* Begin GIVEN ENTRIES *

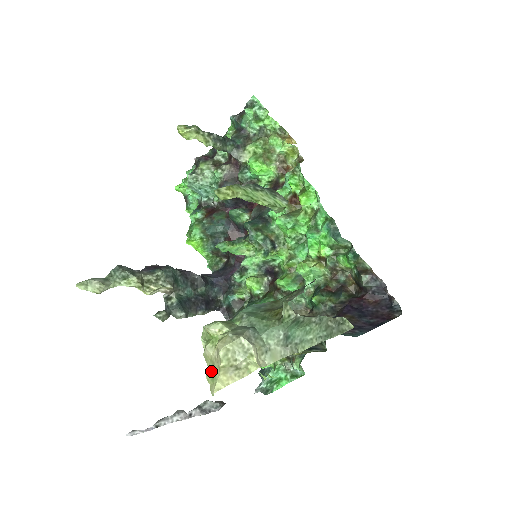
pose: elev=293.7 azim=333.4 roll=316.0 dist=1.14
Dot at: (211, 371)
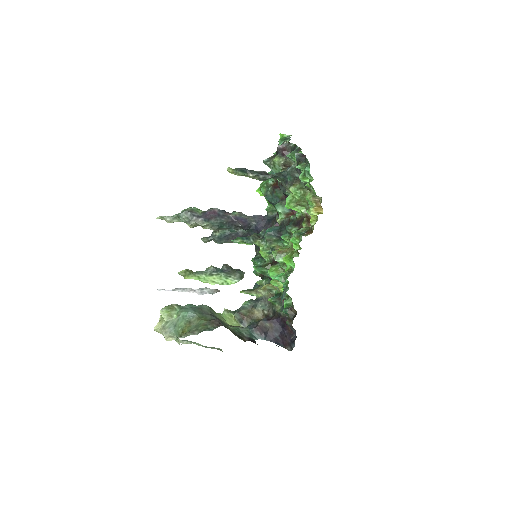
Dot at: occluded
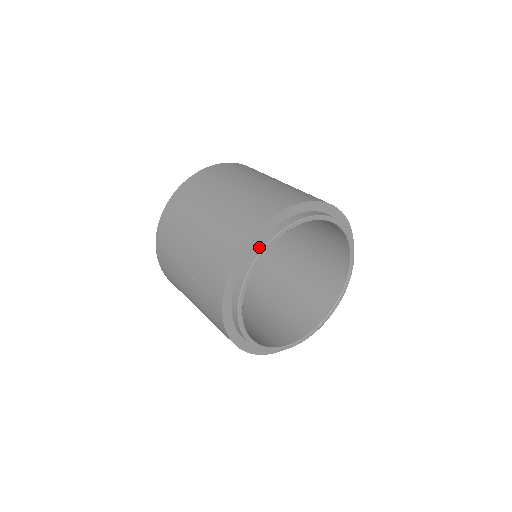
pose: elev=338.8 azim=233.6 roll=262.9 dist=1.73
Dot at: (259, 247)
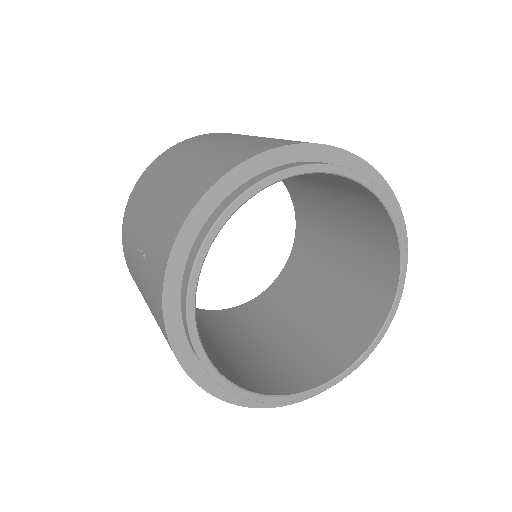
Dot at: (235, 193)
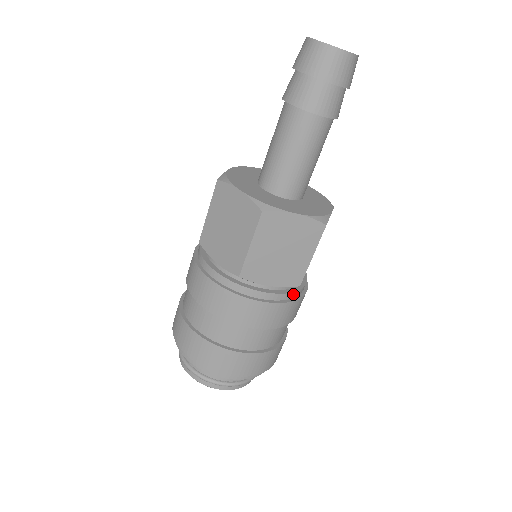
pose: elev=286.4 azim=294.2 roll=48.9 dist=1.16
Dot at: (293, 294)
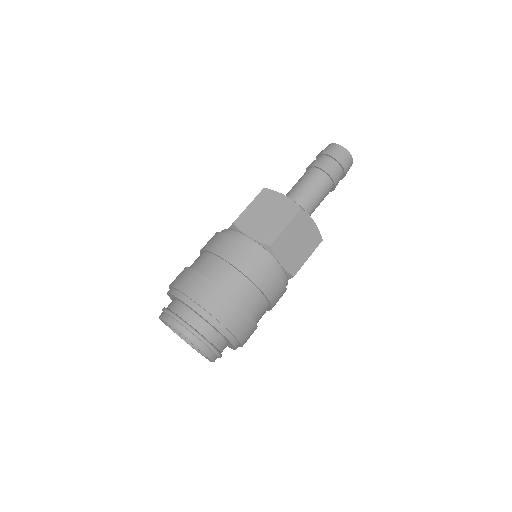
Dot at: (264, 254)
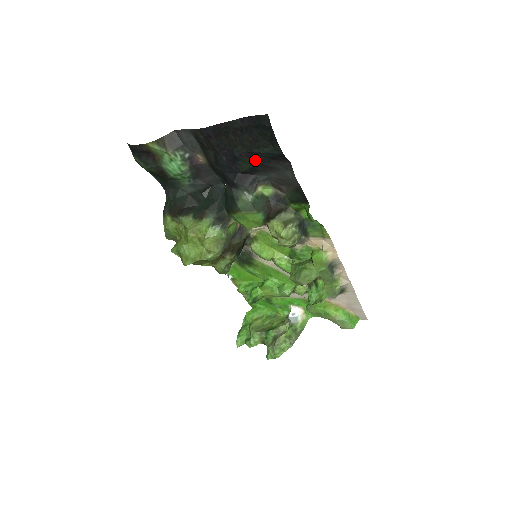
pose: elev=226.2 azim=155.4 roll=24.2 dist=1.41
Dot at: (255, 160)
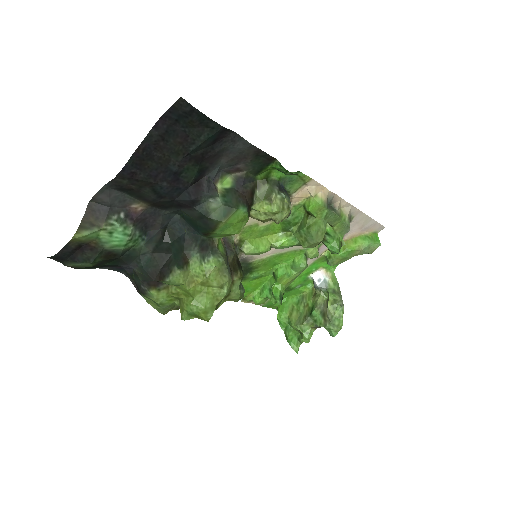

* End GIVEN ENTRIES *

= WHAT TO WORK ON =
Report every line of the material above that contains the string "azim", matching case exactly.

= RESPONSE TO THIS TASK =
pose: elev=293.7 azim=333.4 roll=316.0 dist=1.14
pose: elev=338.8 azim=233.6 roll=262.9 dist=1.73
pose: elev=286.4 azim=294.2 roll=48.9 dist=1.16
pose: elev=226.2 azim=155.4 roll=24.2 dist=1.41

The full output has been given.